Es liegt noch ein Fehler in postDaten "PUT" vor die Anführungszeichen habe ich schon mal entfern aber dies funktioniert auch nicht.


----------



## emilio20 (20 Dezember 2018)

Hallo kann mir jemand erklären wie ich eine xml anfrage per winHttp verschicken kann ?


----------



## Heinileini (23 Dezember 2018)

emilio20 schrieb:


> ```
> Dim URL , postData
> . . .
> postDaten="<YAMAHA_AV cmd="PUT"><System><Power_Control><Power>On</Power></Power_Control></System></YAMAHA_AV>"
> ```


1: ist mit postDat*a* und postDat*en* dasselbe gemeint?
2: statt "PUT" evtl. ""PUT""?
3: was sollen die < und die > bewirken? Wie soll der komplette String aussehen?


----------



## emilio20 (23 Dezember 2018)

Hallo
ja sorry was ein Schreibfehler. Habe es mal so abgeändert.
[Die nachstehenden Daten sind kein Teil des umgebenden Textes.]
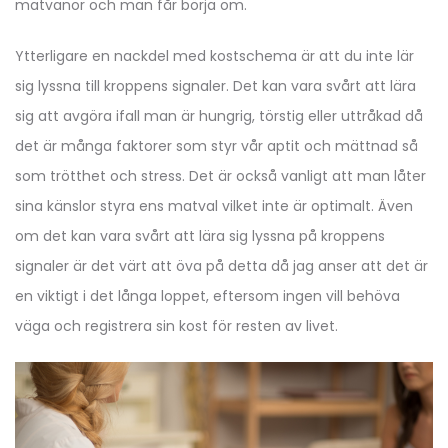
matvanor och man får börja om.
Ytterligare en nackdel med kostschema är att du inte lär
sig lyssna till kroppens signaler. Det kan vara svårt att lära
sig att avgöra ifall man är hungrig, törstig eller uttråkad då
det är många faktorer som styr vår aptit och mättnad så
som trötthet och stress. Det är också vanligt att man låter
sina känslor styra ens matval vilket inte är optimalt. Även
om det kan vara svårt att lära sig lyssna på kroppens
signaler är det värt att öva på detta då jag anser att det är
en viktigt i det långa loppet, eftersom ingen vill behöva
väga och registrera sin kost för resten av livet.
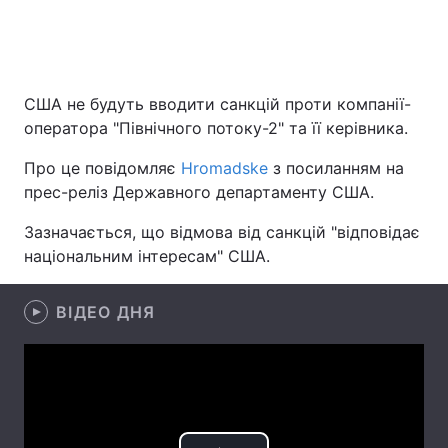
Головна
Війна
США не будуть вводити санкцій проти компанії-
оператора "Північного потоку-2" та її керівника.
Україна
Політика
Про це повідомляє
Нromadske
з посиланням на
Економіка
Світ
прес-реліз Державного департаменту США.
Спорт
Наука
Зазначається, що відмова від санкцій "відповідає
національним інтересам" США.
Техно і зв'язок
Лайт
Зброя
Інциденти
ВІДЕО ДНЯ
Здоров'я
Туризм
Цікавинки
Погода
Екологія
Регіони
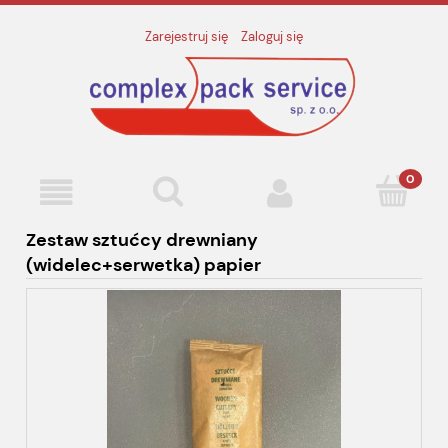
Zarejestruj się
Zaloguj się
Zestaw sztućcy drewniany
(widelec+serwetka) papier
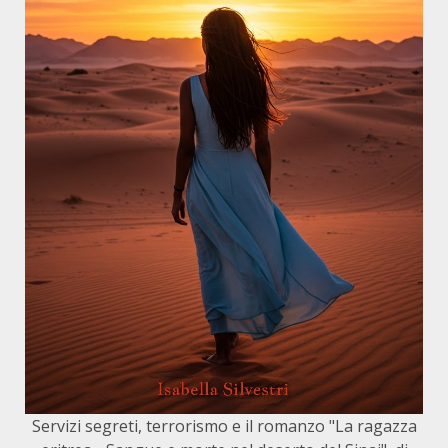
Servizi segreti, terrorismo e il romanzo "La ragazza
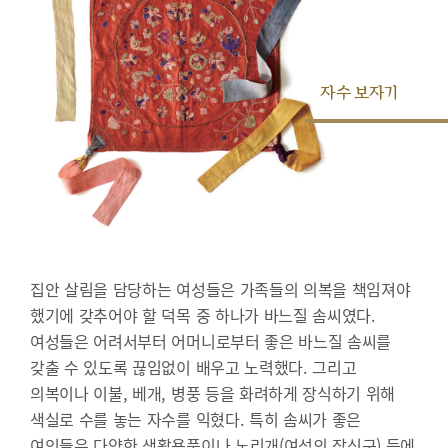
자수 보자기
집안 살림을 담당하는 여성들은 가족들의 의복을 책임져야
했기에 갖추어야 할 덕목 중 하나가 바느질 솜씨였다.
여성들은 어려서부터 어머니로부터 좋은 바느질 솜씨를
갖출 수 있도록 끊임없이 배우고 노력했다. 그리고
의복이나 이불, 베개, 병풍 등을 화려하게 장식하기 위해
색실로 수를 놓는 자수를 익혔다. 특히 솜씨가 좋은
여인들은 다양한 생활용품이나 노리개(여성의 장신구) 등에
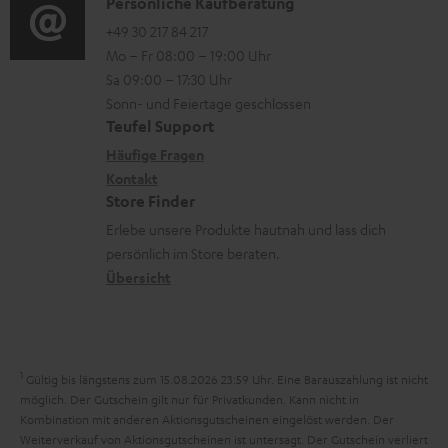
i
K
Persönliche Kaufberatung
t
d
o
o
+49 30 217 84 217
i
e
Mo – Fr 08:00 – 19:00 Uhr
-
n
o
n
Sa 09:00 – 17:30 Uhr
L
t
n
Sonn- und Feiertage geschlossen
e
a
e
Teufel Support
x
k
n
Häufige Fragen
i
Kontakt
t
z
Store Finder
k
d
u
Erlebe unsere Produkte hautnah und lass dich
o
a
r
persönlich im Store beraten.
n
t
G
Übersicht
e
a
n
r
a
1
Gültig bis längstens zum 15.08.2026 23:59 Uhr.
Eine Barauszahlung ist nicht
n
möglich. Der Gutschein gilt nur für Privatkunden. Kann nicht in
Kombination mit anderen Aktionsgutscheinen eingelöst werden. Der
t
Weiterverkauf von Aktionsgutscheinen ist untersagt. Der Gutschein verliert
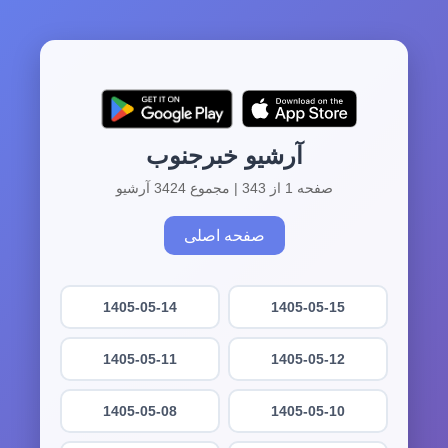
آرشیو خبرجنوب
صفحه 1 از 343 | مجموع 3424 آرشیو
صفحه اصلی
1405-05-14
1405-05-15
1405-05-11
1405-05-12
1405-05-08
1405-05-10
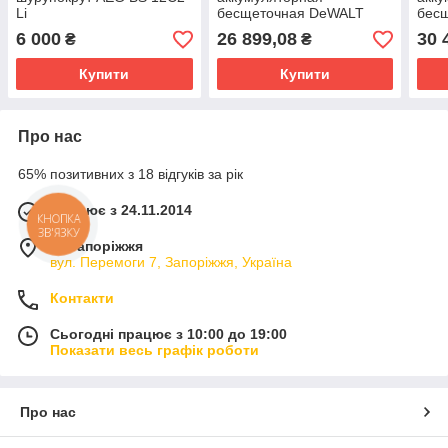
Li
бесщеточная DeWALT
бес
DCD991P2
DeW
6 000
26 899,08
30 
₴
₴
Купити
Купити
Про нас
65% позитивних з 18 відгуків за рік
Працює з 24.11.2014
КНОПКА
ЗВ'ЯЗКУ
м. Запоріжжя
вул. Перемоги 7, Запоріжжя, Україна
Контакти
Сьогодні працює з 10:00 до 19:00
Показати весь графік роботи
Про нас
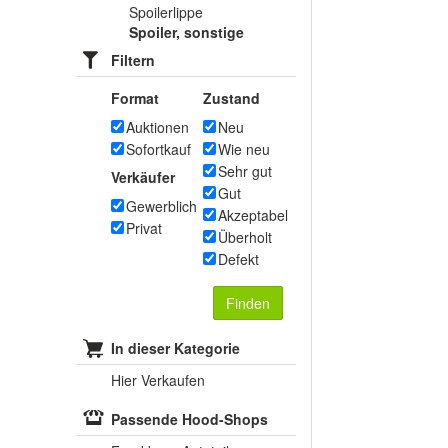
Spoilerlippe
Spoiler, sonstige
Filtern
Format
Zustand
Auktionen
Neu
Sofortkauf
Wie neu
Sehr gut
Verkäufer
Gut
Gewerblich
Akzeptabel
Privat
Überholt
Defekt
Finden
In dieser Kategorie
Hier Verkaufen
Passende Hood-Shops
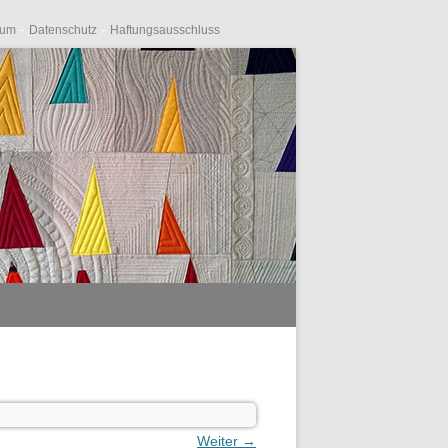
-
-
sum
Datenschutz
Haftungsausschluss
Weiter →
Geht aber auch nicht kommt der Fehler 
"Der Server liefert eine ungültige Rückmeldung "

3. Das Commando basiert auf einer XML Syntax
https://www.heimkino-praxis.com/yamaha-netzwerk-steuerung/



```
Dim result 
Dim URL , postData 
Dim winHttpReq 
Set winHttpReq = CreateObject("WinHttp.WinHttpRequest.5.1")

URL = "http://192.168.178.46:80/YamahaRemoteControl/ctrl"
postData = "<YAMAHA_AV cmd=""PUT""><System><Power_Control><Power>On</Power></Power_Control></System></YAMAHA_AV>"

winHttpReq.Open "POST", URL, false
winHttpReq.SetRequestHeader "Content-type","text/xml",postData
winHttpReq.Send 

result = winHttpReq.ResponseText
```

Ich habe sowas änliches schon mal mit Philips Hue gemacht. Anwort war hier ein Json String. CLIP Api war aber auf dem Gerät selbst
https://www.youtube.com/watch?v=Nh-mDkHZ13Q


```
Dim result 
Dim MyURL 
Dim winHttpReq 
Set winHttpReq = CreateObject("WinHttp.WinHttpRequest.5.1")
     
MyURL = "http://192.168.178.48/api/1234567890/lights/1"

winHttpReq.Open "GET", MyURL, False

winHttpReq.Send 

result = winHttpReq.ResponseText
```


Bei Philips Hue musste ich mir nur die UHL zusammensetzen. Bei Yamaha benötige ich noch das Commando.
z.B der String 


```
'<YAMAHA_AV cmd="PUT"><Main_Zone><Volume>' .
   '<Lvl><Val>-455</Val><Exp>1</Exp><Unit>dB</Unit></Lvl>' .
   '</Volume></Main_Zone></YAMAHA_AV>'
```


----------



## Heinileini (23 Dezember 2018)

emilio20 schrieb:


> Geht aber auch nicht kommt der Fehler "Der Server liefert eine ungültige Rückmeldung"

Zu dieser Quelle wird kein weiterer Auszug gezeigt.